This week we participated in digital events and art making in Chicago with the Network of Ensemble Theaters and Theater Communications Group. The conference was in person with limited hybrid and digital options. Network of Ensemble theaters held a hybrid closing dinner with Alisha Tonsic. We also produced a Why Mask performance in Chicago. This was a full week of national connection and producing art at a distance.
Let the Transformation Begin: What’s Next for NET
Link to Why Mask Chicago
2024 TCG CONFERENCE
https://howlround.com/happenings/theatre-communications-group-tcg-national-conference
About the TCG National Conference
The TCG National Conference is one of the largest nationwide gatherings of the not-for-profit theatre community. TCG has been gathering folks this way since 1976 and each year, the National Conference creates space for theatre practitioners across the globe to get inspired, learn from one another and build toward collective action. It’s also been a way for TCG and the field to get intimately familiar with theatre communities around the country, and to channel the particular energy of their artists.
In 2020, while we supported the field in contending with overlapping existential crises, TCG also completed a new strategic planning process. In our new plan, bolstered by our new mission to lead for a just and thriving theatre ecology, we’ve committed to centering the needs and experiences of BIPOC (Black, Indigenous People of Color) and BITOC (Black, Indigenous, Theatres of Color) throughout our programming. With that ongoing work in mind, it is our goal that our conferences will have some, if not all, of the following outcomes:
Participants come away with new ideas and tools for activating models of collective care.
BIPOC, TGNC, disabled, and young theatre practitioners see more opportunities for leadership and collaboration open to them throughout the field.
Incremental yet transformative shifts in power structures and organizational practices begin to emerge in theatres across the country, and those shifts begin to create safer, human-centered working conditions for our freelance artists.

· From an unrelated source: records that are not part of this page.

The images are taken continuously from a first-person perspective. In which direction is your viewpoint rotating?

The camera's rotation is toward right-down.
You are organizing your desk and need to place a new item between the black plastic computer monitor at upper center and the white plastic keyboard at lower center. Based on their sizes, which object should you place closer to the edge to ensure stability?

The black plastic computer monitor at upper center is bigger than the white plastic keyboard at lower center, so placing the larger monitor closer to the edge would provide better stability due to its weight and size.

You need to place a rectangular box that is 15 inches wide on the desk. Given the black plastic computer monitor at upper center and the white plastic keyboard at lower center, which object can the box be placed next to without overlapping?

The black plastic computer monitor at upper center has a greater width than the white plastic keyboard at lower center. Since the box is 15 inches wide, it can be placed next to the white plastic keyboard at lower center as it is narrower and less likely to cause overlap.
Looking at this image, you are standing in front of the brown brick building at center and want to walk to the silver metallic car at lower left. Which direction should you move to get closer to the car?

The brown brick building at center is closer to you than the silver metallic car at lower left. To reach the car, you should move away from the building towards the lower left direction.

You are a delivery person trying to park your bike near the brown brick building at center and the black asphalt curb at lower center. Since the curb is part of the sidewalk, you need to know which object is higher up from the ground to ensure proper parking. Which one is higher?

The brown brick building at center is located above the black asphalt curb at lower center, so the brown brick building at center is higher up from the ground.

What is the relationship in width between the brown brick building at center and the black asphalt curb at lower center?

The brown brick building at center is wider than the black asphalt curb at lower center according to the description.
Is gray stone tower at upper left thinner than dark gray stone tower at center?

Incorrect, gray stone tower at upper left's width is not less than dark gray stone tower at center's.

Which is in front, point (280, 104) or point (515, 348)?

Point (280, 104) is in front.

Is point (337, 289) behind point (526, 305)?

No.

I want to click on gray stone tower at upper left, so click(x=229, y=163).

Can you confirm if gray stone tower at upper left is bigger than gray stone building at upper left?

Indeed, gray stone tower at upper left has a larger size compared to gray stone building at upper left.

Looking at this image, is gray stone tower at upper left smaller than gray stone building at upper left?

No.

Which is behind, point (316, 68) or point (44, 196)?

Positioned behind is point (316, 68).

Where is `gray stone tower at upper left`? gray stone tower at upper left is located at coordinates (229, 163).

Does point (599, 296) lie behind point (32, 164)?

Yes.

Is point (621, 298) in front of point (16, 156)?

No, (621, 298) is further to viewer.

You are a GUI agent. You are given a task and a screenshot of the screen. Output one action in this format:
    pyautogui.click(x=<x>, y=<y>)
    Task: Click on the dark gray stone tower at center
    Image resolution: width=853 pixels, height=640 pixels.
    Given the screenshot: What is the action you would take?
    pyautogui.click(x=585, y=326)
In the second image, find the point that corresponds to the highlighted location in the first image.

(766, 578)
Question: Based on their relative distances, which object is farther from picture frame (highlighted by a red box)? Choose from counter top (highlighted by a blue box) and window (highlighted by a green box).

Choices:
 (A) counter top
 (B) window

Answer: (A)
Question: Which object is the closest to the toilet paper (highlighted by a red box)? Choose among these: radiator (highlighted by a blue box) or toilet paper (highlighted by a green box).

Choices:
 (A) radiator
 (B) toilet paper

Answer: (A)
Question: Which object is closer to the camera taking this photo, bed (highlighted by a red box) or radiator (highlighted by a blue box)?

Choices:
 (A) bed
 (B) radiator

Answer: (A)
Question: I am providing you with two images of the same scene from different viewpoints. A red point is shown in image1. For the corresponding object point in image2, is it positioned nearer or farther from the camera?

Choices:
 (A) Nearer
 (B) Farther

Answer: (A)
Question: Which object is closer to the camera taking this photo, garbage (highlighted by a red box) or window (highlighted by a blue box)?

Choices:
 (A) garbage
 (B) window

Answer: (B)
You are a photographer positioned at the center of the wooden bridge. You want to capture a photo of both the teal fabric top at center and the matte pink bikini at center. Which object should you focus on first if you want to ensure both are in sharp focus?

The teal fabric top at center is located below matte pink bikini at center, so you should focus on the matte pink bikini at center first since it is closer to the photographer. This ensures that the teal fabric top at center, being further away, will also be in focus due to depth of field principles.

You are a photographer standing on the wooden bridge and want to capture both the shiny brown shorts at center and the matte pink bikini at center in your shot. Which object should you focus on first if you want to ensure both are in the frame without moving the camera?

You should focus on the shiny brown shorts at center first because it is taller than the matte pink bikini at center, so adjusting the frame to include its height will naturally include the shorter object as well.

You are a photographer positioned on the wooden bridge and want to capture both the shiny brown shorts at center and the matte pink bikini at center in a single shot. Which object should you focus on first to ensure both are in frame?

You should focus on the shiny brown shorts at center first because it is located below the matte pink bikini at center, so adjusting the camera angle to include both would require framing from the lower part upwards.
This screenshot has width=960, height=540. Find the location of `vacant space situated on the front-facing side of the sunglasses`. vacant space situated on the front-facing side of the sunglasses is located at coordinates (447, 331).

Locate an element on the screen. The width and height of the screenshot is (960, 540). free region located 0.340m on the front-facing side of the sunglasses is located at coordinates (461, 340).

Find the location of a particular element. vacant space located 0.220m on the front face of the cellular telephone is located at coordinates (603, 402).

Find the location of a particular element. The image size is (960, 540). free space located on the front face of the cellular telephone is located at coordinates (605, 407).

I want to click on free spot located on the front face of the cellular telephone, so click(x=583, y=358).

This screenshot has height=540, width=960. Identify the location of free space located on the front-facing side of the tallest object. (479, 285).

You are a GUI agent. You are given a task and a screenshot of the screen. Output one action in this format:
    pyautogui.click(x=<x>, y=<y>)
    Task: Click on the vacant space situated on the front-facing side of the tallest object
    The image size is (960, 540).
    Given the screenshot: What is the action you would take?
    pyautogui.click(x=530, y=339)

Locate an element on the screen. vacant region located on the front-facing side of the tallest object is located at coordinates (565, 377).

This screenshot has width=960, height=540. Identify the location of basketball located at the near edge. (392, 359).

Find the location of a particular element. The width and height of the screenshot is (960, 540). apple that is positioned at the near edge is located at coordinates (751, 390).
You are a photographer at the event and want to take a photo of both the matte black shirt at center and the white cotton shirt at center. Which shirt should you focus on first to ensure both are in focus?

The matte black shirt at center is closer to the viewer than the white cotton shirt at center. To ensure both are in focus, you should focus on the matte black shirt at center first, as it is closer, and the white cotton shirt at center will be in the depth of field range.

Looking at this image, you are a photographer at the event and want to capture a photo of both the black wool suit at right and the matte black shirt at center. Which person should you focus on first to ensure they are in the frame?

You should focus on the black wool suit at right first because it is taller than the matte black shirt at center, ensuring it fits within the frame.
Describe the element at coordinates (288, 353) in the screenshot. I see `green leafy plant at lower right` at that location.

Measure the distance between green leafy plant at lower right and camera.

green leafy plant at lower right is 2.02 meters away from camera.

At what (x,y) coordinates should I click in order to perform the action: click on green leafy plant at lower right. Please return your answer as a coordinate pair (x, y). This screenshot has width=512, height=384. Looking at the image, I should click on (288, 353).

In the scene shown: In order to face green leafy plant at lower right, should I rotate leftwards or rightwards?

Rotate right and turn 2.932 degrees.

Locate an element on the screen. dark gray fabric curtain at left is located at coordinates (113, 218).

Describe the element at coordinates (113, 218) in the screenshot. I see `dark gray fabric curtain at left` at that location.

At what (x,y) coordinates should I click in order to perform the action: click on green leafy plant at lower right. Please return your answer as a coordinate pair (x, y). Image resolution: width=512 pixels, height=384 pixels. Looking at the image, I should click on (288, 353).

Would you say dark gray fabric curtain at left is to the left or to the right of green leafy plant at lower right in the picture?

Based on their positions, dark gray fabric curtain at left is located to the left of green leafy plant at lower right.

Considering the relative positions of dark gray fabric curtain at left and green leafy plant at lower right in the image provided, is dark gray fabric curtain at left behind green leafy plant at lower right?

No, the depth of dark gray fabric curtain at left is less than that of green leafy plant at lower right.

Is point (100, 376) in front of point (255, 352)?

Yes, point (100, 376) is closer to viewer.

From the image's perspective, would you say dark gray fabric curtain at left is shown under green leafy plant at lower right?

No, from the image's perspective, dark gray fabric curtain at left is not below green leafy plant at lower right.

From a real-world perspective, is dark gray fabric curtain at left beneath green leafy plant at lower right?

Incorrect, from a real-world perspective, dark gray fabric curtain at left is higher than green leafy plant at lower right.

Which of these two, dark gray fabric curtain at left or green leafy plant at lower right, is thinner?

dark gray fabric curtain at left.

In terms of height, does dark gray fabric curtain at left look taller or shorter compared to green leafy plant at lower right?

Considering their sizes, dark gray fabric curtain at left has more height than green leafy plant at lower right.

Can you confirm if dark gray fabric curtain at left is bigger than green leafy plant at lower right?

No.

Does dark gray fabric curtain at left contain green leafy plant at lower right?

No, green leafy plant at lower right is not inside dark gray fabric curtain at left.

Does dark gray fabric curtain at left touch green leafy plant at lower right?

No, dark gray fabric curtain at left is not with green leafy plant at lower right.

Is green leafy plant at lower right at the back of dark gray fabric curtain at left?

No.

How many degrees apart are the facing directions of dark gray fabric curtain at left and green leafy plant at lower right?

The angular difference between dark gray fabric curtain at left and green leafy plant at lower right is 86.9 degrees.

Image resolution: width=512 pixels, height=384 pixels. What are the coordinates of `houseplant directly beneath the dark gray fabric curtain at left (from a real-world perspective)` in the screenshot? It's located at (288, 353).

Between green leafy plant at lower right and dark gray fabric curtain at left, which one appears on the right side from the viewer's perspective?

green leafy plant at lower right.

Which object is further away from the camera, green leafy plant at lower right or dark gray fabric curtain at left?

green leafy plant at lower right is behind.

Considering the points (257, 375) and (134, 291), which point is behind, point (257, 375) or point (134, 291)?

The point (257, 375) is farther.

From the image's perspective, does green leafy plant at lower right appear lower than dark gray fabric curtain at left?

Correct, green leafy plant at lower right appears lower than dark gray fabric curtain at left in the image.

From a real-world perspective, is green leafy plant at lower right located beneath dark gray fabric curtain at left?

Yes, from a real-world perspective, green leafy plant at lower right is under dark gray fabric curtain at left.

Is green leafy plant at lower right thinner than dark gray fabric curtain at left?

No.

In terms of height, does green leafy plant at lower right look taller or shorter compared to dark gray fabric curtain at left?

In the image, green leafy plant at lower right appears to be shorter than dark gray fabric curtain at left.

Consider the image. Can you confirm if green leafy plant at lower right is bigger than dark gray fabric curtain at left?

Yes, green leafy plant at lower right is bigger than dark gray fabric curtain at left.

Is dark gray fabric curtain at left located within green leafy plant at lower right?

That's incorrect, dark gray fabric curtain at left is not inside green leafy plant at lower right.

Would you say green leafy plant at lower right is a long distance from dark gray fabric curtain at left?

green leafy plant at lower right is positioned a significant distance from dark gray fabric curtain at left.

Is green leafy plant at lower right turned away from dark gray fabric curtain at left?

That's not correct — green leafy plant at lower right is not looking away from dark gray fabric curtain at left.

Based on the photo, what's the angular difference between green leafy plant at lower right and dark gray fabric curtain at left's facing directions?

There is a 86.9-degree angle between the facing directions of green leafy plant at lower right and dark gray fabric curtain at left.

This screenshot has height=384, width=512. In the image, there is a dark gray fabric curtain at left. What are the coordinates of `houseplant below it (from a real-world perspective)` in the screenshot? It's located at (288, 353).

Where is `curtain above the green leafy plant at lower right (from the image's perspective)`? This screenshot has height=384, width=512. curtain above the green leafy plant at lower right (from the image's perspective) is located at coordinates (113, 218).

The local theatre community builds off their shared work on the TCG Conference into a longer term, inclusive process of peer support and collaboration, and host city artists are invited to bring their work into other regional theatre communities.
In 1976, TCG convened its first ever National Conference. For the first few decades, the National Conference was biennial, held first on college campuses and then in cities across the country. In 2006, the National Conference became an annual event, and in 2020, we went virtual in response to the pandemic. In 2022, we held our first-ever hybrid National Conference, gathering in Pittsburgh, PA and online.
TCG RISE UP 2024
On June 22nd, TCG will host Rise Up, the final gathering in our Theatre for Activism series. This session will happen in-person at the 2024 TCG National Conference: Chicago as well as virtually for non-conference attendees.
Over the past year and a half, TCG’s Theatre for Activism series has sought to build knowledge around care, advocacy, and solidarity. Theatre for Activism’s three-part series will conclude with Rise Up, a hybrid megaLAB that will bring our attention to accountability practices with the shared understanding that we have all messed up and will continue to mess up. How we clean up our mess is a choice that we must make within ourselves, aided by the support of the people around us. We can build our capacity for living through the mess, invite curiosity where discomfort might arise, and rehearse the steps we might actually take to repair. This session will be guided by four facilitators (Hope Chávez, Meena Malik, Alex Meda, Rad Pereira) who support arts workers through conflict and support healing justice praxis in arts organizations and in their communities.
The session will begin with a panel, where we will hear from our peers including Miranda Gonzalez (Urban Theater Company Chicago), Deadria Harrington (The Movement Theatre Company & ARTNY), Tara Moses (Groundwater Arts), Lauren Turner-Hines (Andrew Cailloux Center & No Dream Deferred), examples of different accountability processes such as internal organizational repair; public accountability; shifting organizational policy; and community healing. From there, we’ll share learnings, challenges, and questions with each other to strategize how we might deepen our commitment to messing up with integrity. This space is for everyone who’s interested in breaking cycles and patterns of harm, and building true relationships of accountability and abundance—including those who are familiar with the language of accountability but struggle with the praxis.
This session is an active practice in holding ourselves and each other accountable and building our repair practices.